§ **Written task**
Each record should appear again in the response exactly as it does in the original.

§ **Given entries**
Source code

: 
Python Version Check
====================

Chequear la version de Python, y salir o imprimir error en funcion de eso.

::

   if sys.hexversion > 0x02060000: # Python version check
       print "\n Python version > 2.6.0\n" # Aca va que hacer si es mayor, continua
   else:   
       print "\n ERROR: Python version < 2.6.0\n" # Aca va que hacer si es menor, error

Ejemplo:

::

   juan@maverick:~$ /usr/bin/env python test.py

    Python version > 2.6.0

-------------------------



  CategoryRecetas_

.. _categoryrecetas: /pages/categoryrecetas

§ **Reply**
Source code

: 
Python Version Check
====================

Chequear la version de Python, y salir o imprimir error en funcion de eso.

::

   if sys.hexversion > 0x02060000: # Python version check
       print "\n Python version > 2.6.0\n" # Aca va que hacer si es mayor, continua
   else:   
       print "\n ERROR: Python version < 2.6.0\n" # Aca va que hacer si es menor, error

Ejemplo:

::

   juan@maverick:~$ /usr/bin/env python test.py

    Python version > 2.6.0

-------------------------



  CategoryRecetas_

.. _categoryrecetas: /pages/categoryrecetas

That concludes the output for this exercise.